Records excerpted from a collection
#####

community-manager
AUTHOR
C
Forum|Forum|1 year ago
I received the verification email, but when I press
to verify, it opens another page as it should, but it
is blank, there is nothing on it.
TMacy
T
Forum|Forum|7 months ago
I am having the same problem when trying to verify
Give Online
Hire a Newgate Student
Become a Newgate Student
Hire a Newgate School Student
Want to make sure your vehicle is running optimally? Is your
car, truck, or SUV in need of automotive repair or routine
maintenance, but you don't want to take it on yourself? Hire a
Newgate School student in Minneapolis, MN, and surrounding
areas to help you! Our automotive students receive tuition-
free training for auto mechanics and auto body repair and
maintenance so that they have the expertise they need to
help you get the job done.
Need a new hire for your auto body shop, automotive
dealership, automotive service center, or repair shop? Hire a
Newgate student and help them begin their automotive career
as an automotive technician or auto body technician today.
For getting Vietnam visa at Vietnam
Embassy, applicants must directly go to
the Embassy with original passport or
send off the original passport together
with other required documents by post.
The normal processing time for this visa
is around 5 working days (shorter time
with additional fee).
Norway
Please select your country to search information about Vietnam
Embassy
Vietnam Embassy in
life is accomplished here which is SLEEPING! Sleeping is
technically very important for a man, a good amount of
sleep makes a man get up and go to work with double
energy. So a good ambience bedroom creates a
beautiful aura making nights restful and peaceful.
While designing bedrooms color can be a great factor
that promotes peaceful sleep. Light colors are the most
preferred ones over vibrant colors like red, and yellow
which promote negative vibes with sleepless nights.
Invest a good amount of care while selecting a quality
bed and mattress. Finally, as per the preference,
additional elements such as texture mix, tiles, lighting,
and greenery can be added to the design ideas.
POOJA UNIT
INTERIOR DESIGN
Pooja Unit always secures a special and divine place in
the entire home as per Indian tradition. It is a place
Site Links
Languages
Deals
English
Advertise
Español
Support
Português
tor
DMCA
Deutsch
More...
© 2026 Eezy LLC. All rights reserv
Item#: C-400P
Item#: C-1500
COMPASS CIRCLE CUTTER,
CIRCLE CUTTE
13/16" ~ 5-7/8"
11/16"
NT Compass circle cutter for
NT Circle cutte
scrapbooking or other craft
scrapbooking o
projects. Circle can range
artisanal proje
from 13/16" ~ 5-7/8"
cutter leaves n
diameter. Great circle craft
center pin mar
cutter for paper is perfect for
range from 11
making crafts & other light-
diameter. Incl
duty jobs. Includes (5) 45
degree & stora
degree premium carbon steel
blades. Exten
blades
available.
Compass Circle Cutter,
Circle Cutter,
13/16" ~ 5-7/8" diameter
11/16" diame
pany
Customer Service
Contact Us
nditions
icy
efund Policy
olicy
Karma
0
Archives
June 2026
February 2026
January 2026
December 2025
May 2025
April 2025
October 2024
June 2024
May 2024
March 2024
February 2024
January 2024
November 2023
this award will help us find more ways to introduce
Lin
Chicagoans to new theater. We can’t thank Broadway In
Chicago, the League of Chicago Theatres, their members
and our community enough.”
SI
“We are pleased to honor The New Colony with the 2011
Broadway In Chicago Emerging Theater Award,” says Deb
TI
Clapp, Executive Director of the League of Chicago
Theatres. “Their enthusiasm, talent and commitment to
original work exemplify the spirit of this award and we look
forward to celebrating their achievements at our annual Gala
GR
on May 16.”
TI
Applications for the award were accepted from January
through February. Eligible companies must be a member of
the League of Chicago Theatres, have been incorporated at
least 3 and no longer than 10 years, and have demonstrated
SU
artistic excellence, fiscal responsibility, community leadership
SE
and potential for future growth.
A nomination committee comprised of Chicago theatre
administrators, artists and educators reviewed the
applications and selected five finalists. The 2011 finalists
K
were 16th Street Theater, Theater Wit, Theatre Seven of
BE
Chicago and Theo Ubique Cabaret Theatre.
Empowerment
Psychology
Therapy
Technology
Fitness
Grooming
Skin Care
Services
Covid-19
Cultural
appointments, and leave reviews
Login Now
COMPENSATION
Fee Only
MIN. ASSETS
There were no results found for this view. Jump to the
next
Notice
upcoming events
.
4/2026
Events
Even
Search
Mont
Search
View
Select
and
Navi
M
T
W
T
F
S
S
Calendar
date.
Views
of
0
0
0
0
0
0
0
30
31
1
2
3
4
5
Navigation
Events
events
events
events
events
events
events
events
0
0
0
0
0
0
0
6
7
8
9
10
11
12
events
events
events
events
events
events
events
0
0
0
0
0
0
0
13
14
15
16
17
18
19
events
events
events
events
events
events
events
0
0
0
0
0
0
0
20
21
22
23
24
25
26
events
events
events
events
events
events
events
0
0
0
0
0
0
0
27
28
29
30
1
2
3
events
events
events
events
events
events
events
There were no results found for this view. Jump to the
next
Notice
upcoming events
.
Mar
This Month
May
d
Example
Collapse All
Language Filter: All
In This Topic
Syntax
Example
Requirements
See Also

#####

The task
Restate every entry above word for word.

Solution
community-manager
AUTHOR
C
Forum|Forum|1 year ago
I received the verification email, but when I press
to verify, it opens another page as it should, but it
is blank, there is nothing on it.
TMacy
T
Forum|Forum|7 months ago
I am having the same problem when trying to verify
Give Online
Hire a Newgate Student
Become a Newgate Student
Hire a Newgate School Student
Want to make sure your vehicle is running optimally? Is your
car, truck, or SUV in need of automotive repair or routine
maintenance, but you don't want to take it on yourself? Hire a
Newgate School student in Minneapolis, MN, and surrounding
areas to help you! Our automotive students receive tuition-
free training for auto mechanics and auto body repair and
maintenance so that they have the expertise they need to
help you get the job done.
Need a new hire for your auto body shop, automotive
dealership, automotive service center, or repair shop? Hire a
Newgate student and help them begin their automotive career
as an automotive technician or auto body technician today.
For getting Vietnam visa at Vietnam
Embassy, applicants must directly go to
the Embassy with original passport or
send off the original passport together
with other required documents by post.
The normal processing time for this visa
is around 5 working days (shorter time
with additional fee).
Norway
Please select your country to search information about Vietnam
Embassy
Vietnam Embassy in
life is accomplished here which is SLEEPING! Sleeping is
technically very important for a man, a good amount of
sleep makes a man get up and go to work with double
energy. So a good ambience bedroom creates a
beautiful aura making nights restful and peaceful.
While designing bedrooms color can be a great factor
that promotes peaceful sleep. Light colors are the most
preferred ones over vibrant colors like red, and yellow
which promote negative vibes with sleepless nights.
Invest a good amount of care while selecting a quality
bed and mattress. Finally, as per the preference,
additional elements such as texture mix, tiles, lighting,
and greenery can be added to the design ideas.
POOJA UNIT
INTERIOR DESIGN
Pooja Unit always secures a special and divine place in
the entire home as per Indian tradition. It is a place
Site Links
Languages
Deals
English
Advertise
Español
Support
Português
tor
DMCA
Deutsch
More...
© 2026 Eezy LLC. All rights reserv
Item#: C-400P
Item#: C-1500
COMPASS CIRCLE CUTTER,
CIRCLE CUTTE
13/16" ~ 5-7/8"
11/16"
NT Compass circle cutter for
NT Circle cutte
scrapbooking or other craft
scrapbooking o
projects. Circle can range
artisanal proje
from 13/16" ~ 5-7/8"
cutter leaves n
diameter. Great circle craft
center pin mar
cutter for paper is perfect for
range from 11
making crafts & other light-
diameter. Incl
duty jobs. Includes (5) 45
degree & stora
degree premium carbon steel
blades. Exten
blades
available.
Compass Circle Cutter,
Circle Cutter,
13/16" ~ 5-7/8" diameter
11/16" diame
pany
Customer Service
Contact Us
nditions
icy
efund Policy
olicy
Karma
0
Archives
June 2026
February 2026
January 2026
December 2025
May 2025
April 2025
October 2024
June 2024
May 2024
March 2024
February 2024
January 2024
November 2023
this award will help us find more ways to introduce
Lin
Chicagoans to new theater. We can’t thank Broadway In
Chicago, the League of Chicago Theatres, their members
and our community enough.”
SI
“We are pleased to honor The New Colony with the 2011
Broadway In Chicago Emerging Theater Award,” says Deb
TI
Clapp, Executive Director of the League of Chicago
Theatres. “Their enthusiasm, talent and commitment to
original work exemplify the spirit of this award and we look
forward to celebrating their achievements at our annual Gala
GR
on May 16.”
TI
Applications for the award were accepted from January
through February. Eligible companies must be a member of
the League of Chicago Theatres, have been incorporated at
least 3 and no longer than 10 years, and have demonstrated
SU
artistic excellence, fiscal responsibility, community leadership
SE
and potential for future growth.
A nomination committee comprised of Chicago theatre
administrators, artists and educators reviewed the
applications and selected five finalists. The 2011 finalists
K
were 16th Street Theater, Theater Wit, Theatre Seven of
BE
Chicago and Theo Ubique Cabaret Theatre.
Empowerment
Psychology
Therapy
Technology
Fitness
Grooming
Skin Care
Services
Covid-19
Cultural
appointments, and leave reviews
Login Now
COMPENSATION
Fee Only
MIN. ASSETS
There were no results found for this view. Jump to the
next
Notice
upcoming events
.
4/2026
Events
Even
Search
Mont
Search
View
Select
and
Navi
M
T
W
T
F
S
S
Calendar
date.
Views
of
0
0
0
0
0
0
0
30
31
1
2
3
4
5
Navigation
Events
events
events
events
events
events
events
events
0
0
0
0
0
0
0
6
7
8
9
10
11
12
events
events
events
events
events
events
events
0
0
0
0
0
0
0
13
14
15
16
17
18
19
events
events
events
events
events
events
events
0
0
0
0
0
0
0
20
21
22
23
24
25
26
events
events
events
events
events
events
events
0
0
0
0
0
0
0
27
28
29
30
1
2
3
events
events
events
events
events
events
events
There were no results found for this view. Jump to the
next
Notice
upcoming events
.
Mar
This Month
May
d
Example
Collapse All
Language Filter: All
In This Topic
Syntax
Example
Requirements
See Also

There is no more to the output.